Based on the version number of the format the metadata from an external source are stored in, the correct recipe is selected.

Following is an example of a YAML file containing recipes. Each map can contain several types of mappings and the latter can contain several entries:

---

format:
  type: metadata mapper
  version: '0.1'

map 1:
  metadata file versions:
    - 0.1.6
    - 0.1.5
  combine items:
    - old keys: ['Date start', 'Time start']
      new key: start
      pattern: ' '
      in dict: GENERAL
  rename key:
    - old key: GENERAL
      new key: measurement
      in dict:

map 2:
  metadata file versions:
    - 0.1.4
  copy key:
    - old key: Date
      new key: Date end
      in dict: GENERAL
  move item:
    - key: model
      source dict: measurement
      target dict: spectrometer
    - key: Runs
      source dict: measurement
      target dict: experiment
      create target: True

Unknown mappings are silently ignored. The difference between the two entries in move item is that in the latter case, the target dictionary will be created. Be careful with this option, as typos introduced in your mapping recipe will lead to hard-to-debug behaviour of your application. See move_item() for details.

Important

If you have version numbers with only one dot, you need to explicitly mark this as string in YAML, as otherwise, it will automatically be converted into a float and hence your version lookup will fail.

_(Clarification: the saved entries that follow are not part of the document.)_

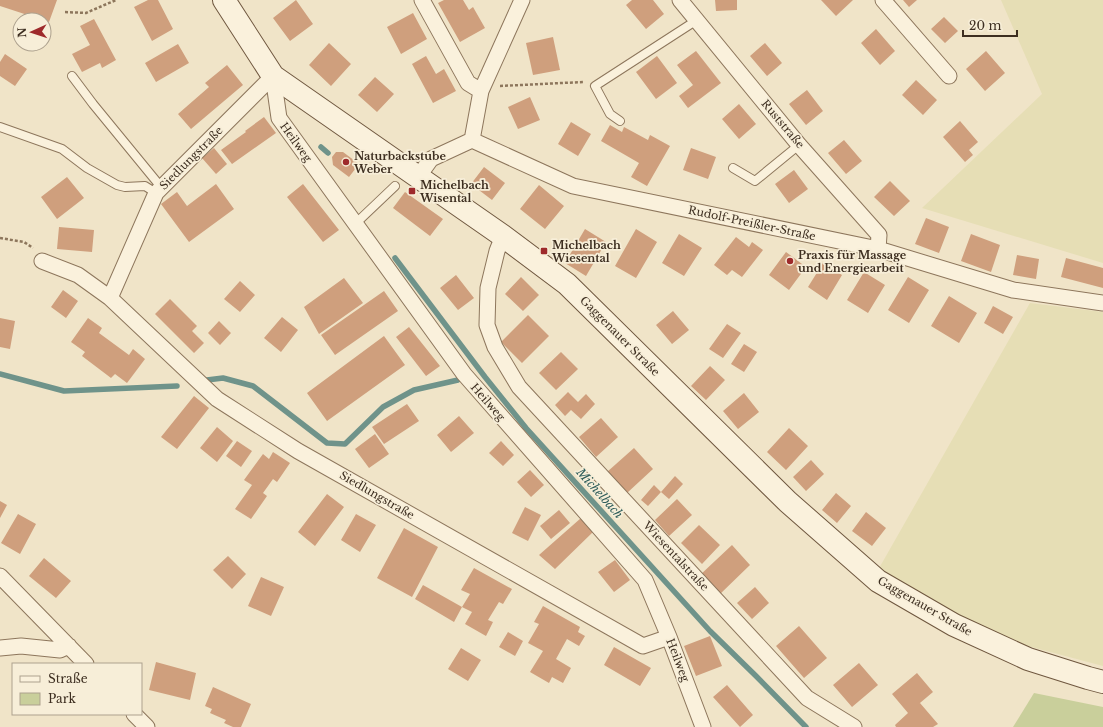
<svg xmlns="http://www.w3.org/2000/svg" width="1103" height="727" viewBox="0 0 1103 727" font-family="'Libre Baskerville',serif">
<rect width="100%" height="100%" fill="#f0e4c8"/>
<path fill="#e6deb5" d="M1001 0H1103V263L922 208 1042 94Z
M1030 303 1103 312V666L1024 645 949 612 878 570Z"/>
<path fill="#c9cf9b" d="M1034 693 1103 707V727H1013Z"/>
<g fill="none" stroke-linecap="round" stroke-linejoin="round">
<path stroke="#6f938a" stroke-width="5.5" d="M321 147 328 153
M395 258 485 377 526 428 710 631 756 676 806 727
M0 374 64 391 177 386
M207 380 223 378 253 386 327 443 345 444 383 407 414 390 458 380"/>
</g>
<path fill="#cf9f7d" d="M0 0H57L49 22 0 6Z
M148 0H158L173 29 152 41 134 7Z
M296 0 313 24 290 41 273 18Z
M444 0H463L469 10 473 7 485 28 460 42 438 3Z
M632 0H653L664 14 646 29 626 5Z
M715 0H737V10L716 11Z
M821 0H853L836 16Z
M903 0H917L909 7Z
M413 13 427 39 401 54 387 27Z
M944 17 958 31 945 43 931 29Z
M94 19 116 60 102 68 100 63 82 72 72 54 90 45 80 26Z
M876 29 895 51 880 65 861 43Z
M553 37 560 70 533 75 526 43Z
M329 43 351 64 331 86 309 65Z
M765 43 782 63 767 76 750 56Z
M178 44 189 63 156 82 145 63Z
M696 51 721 83 688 108 679 96 693 85 677 65Z
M986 51 1005 73 985 91 966 69Z
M5 54 27 69 15 86 0 76V62Z
M426 56 436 74 444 69 456 91 433 103 412 64Z
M657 56 677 83 656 99 636 72Z
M227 65 243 85 191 129 178 114 209 87 205 83Z
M375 77 394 94 377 112 358 95Z
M916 80 937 100 923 115 902 95Z
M807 90 823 111 806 125 789 104Z
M530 97 540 120 518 129 508 107Z
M739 104 756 124 739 139 722 119Z
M264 117 276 133 232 164 221 150 246 132 245 131Z
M960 121 978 142 969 150 973 155 965 162 943 137Z
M571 122 591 134 578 156 558 144Z
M610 125 622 132 624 127 648 140 650 135 670 146 647 186 631 177 639 163 601 141Z
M844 140 862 161 846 174 828 153Z
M214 148 227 164 216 174 202 158Z
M691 148 716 157 708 179 683 170Z
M336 152H343L359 164 349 177 333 165 332 157Z
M484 167 505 183 492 200 471 184Z
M794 170 808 189 789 203 775 184Z
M67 177 84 198 57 219 41 197Z
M890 181 910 201 894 216 874 197Z
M216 184 234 209 189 242 161 204 177 192 187 206Z
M303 184 339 230 323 242 287 197Z
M539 185 564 206 545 229 520 209Z
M405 192 443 219 430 236 393 208Z
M926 218 949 227 939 253 915 244Z
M59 227 94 230 92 252 57 249Z
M585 229 606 242 586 276 565 263Z
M636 229 657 242 636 278 615 266Z
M679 234 702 248 684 276 662 263Z
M971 234 1000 245 991 272 961 261Z
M736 237 749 247 752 242 763 250 742 277 732 270 727 275 714 265Z
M786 252 806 267 789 290 769 275Z
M1017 255 1039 259 1036 279 1013 275Z
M1066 258 1103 268V288L1061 277Z
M823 263 842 275 827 300 808 287Z
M864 272 885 285 868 313 847 300Z
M456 275 474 298 458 310 440 288Z
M521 277 539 295 523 311 505 294Z
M908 277 929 290 909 323 888 310Z
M344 278 363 303 319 334 304 307Z
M240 281 255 295 240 312 224 299Z
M63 290 78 301 66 318 51 307Z
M384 291 398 311 335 355 321 335Z
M949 296 977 313 959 343 931 326Z
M170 299 197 326 192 331 204 343 194 353 155 314Z
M993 306 1013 317 1003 334 984 323Z
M673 311 689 330 672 344 656 325Z
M528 315 549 336 522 363 501 342Z
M282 317 298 330 281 352 264 338Z
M0 318 15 321 10 349 0 347Z
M88 318 102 328 99 333 129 355 133 349 145 359 127 383 115 374 111 378 82 356 85 352 71 342Z
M219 321 231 333 220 345 208 333Z
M727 324 741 333 723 358 709 349Z
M409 327 440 366 426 376 396 337Z
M384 336 405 365 327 421 307 393Z
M744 344 757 352 744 372 731 364Z
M561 352 578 369 556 390 539 373Z
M710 366 725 380 706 400 691 386Z
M568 392 578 402 586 394 595 404 581 419 571 410 565 416 555 405Z
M744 393 759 412 738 429 723 411Z
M194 396 209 408 177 449 161 437Z
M407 404 419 421 384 444 372 427Z
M459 416 474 433 451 452 437 435Z
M601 418 618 437 596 457 579 437Z
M217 427 233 441 217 462 200 448Z
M789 428 808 446 786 470 767 452Z
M375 434 389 454 369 468 355 449Z
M237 441 252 451 241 467 226 456Z
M501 441 514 455 503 466 489 453Z
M634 448 653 469 627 493 607 472Z
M273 452 290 463 277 482 273 479 263 493 267 496 251 519 235 509 252 485 244 480 263 454 269 459Z
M811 460 824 474 806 491 793 477Z
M530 470 544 485 531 497 517 482Z
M675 476 683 484 669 499 661 492Z
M654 485 661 492 648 506 641 500Z
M836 493 851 506 837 523 822 510Z
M327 494 344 507 315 546 298 532Z
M677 499 692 515 669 536 655 520Z
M0 501 7 505 0 518Z
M525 507 541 515 528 541 512 533Z
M559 510 570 523 551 539 540 526Z
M866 512 886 528 872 546 852 531Z
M18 514 36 524 20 554 1 543Z
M356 514 376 525 360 552 341 540Z
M581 518 593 532 555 569 539 555Z
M699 525 720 545 702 564 681 543Z
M404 528 438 547 412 597 377 578Z
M732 545 750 565 718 596 699 576Z
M228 556 246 574 232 589 213 570Z
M44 558 71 581 56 598 29 576Z
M615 560 630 580 614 592 598 572Z
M474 568 512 589 503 604 499 602 488 620 493 622 486 636 465 624 472 612 462 607 470 594 461 590Z
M261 577 284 587 271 616 248 606Z
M423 585 462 607 454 622 415 599Z
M755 587 769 603 752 619 737 603Z
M543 606 580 627 578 632 585 636 579 646 567 639 556 659 571 668 563 683 552 677 549 683 530 672 543 651 528 643 539 624 534 622Z
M799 626 827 658 804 678 776 646Z
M508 632 523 641 515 656 499 647Z
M710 636 722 666 696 676 684 646Z
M614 647 651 668 640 686 604 665Z
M461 648 481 660 468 681 448 669Z
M156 662 196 673 190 700 149 690Z
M859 663 878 685 852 707 833 685Z
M917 673 933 692 914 708 920 703 938 724 933 727H896L895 725 908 713 892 694Z
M727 685 753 715 740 727 713 697Z
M213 687 251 704 241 727H233L224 723 226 720 210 713 212 709 205 706Z"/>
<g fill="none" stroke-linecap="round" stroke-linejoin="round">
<defs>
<path id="lane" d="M72 76 93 104 161 187
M620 121 610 114 595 86 697 20
M0 127 62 149 87 168 117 185 125 187 145 186 156 193
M733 168 755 181 799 145
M355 224 395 186"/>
<path id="street" d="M422 0 468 83 481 91
M680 0 799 145 879 235 878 249
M883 0 949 76
M273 76 279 118 464 374 645 580 669 637 703 727
M472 140 481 91 522 0
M418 177 431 159 472 140 573 186 878 249 1013 290 1103 303
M503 236 497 251 488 288 487 325 495 347 519 387 807 698 854 727
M42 261 78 275 110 298 217 399 298 451 643 646 669 637
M110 298 156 193 273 76
M0 576 86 664
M0 648 21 646 60 650 69 646
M134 714 147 727"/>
<path id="secondary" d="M224 0 273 76 503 236 567 284 788 502 878 581 954 625 1028 659 1088 678 1103 682"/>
</defs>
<use href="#lane" stroke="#8d765c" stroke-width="10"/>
<use href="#street" stroke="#8d765c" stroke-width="17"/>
<use href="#secondary" stroke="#6f573f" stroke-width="24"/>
<path stroke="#8d765c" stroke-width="2.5" stroke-dasharray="3 2" stroke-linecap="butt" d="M65 12 86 13 116 0
M500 86 583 82
M0 238 24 242 33 248"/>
<use href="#lane" stroke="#faf1dc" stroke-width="8"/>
<use href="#street" stroke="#faf1dc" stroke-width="15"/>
<use href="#secondary" stroke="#faf1dc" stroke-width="22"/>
</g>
<g fill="#9e2a2b" stroke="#f7eed8" stroke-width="1.5">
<circle cx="346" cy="162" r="4"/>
<rect x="408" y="187" width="8" height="8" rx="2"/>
<rect x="540" y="247" width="8" height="8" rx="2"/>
<circle cx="790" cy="261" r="4"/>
</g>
<g text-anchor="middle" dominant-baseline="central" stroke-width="3.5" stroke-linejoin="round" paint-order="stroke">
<g font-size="11" fill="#3d2e20" stroke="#f7eed8">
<text transform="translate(783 124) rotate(50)">Ruststraße</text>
<text transform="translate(296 142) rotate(54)">Heilweg</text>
<text transform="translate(191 158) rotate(-45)">Siedlungstraße</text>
<text transform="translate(752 223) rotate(12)">Rudolf-Preißler-Straße</text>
<text transform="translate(620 336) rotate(45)">Gaggenauer Straße</text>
<text transform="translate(488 402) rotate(49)">Heilweg</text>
<text transform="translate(377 495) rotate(30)">Siedlungstraße</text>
<text transform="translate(676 556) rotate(47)">Wiesentalstraße</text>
<text transform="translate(925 606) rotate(30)">Gaggenauer Straße</text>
<text transform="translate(678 660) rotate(69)">Heilweg</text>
</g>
<g font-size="11" font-weight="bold" fill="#3d2e20" stroke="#f7eed8" text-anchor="start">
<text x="354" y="156">Naturbackstube<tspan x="354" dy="13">Weber</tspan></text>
<text x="420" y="185">Michelbach<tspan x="420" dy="13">Wisental</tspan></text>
<text x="552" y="245">Michelbach<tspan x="552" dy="13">Wiesental</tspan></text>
<text x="798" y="255">Praxis für Massage<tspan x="798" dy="13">und Energiearbeit</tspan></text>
</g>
<g font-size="12" font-style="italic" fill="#2f5d5a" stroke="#f7eed8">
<text transform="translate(600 493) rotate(48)">Michelbach</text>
</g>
</g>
<rect x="12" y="663" width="130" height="52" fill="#f7eed8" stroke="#ada18e"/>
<rect x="20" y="676" width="20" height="6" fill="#faf1dc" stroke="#ada18e"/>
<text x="48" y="683" font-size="12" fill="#3d2e20">Straße</text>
<rect x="20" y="693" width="20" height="12" fill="#c9cf9b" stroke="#ada18e"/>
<text x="48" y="703" font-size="12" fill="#3d2e20">Park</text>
<g transform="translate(32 32) rotate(267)"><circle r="19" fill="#f7eed8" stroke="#ada18e"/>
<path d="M0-3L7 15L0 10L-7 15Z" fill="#9e2a2b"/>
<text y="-6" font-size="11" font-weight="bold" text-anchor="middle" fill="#3d2e20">N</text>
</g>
<path d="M963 30v6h54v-6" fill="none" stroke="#3d2e20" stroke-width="2"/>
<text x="969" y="30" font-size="12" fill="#3d2e20" stroke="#f7eed8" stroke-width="3" paint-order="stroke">20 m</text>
</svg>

Generally, the YAML file should be pretty self-explanatory. For details of the different mappings, see the documentation of the respective methods of the class, namely combine_items(), rename_key(), copy_key(), and move_item().

Important

The sequence of operations can sometimes be crucial. They are called as follows: “copy key” -> “combine items” -> “rename key” -> “remove items”

Note that you can name the mappings called here map 1 and map 2 as you like. Use descriptive names wherever possible.

A hint on the filenames for metadata recipe YAML files: Use descriptive names containing the format of the metadata files. For info files, something like infofile_metadata_mappings.yaml may be reasonable.

This method and the underlying ideas are heavily based on concepts and code developed by J. Popp for use within the trEPR Python package.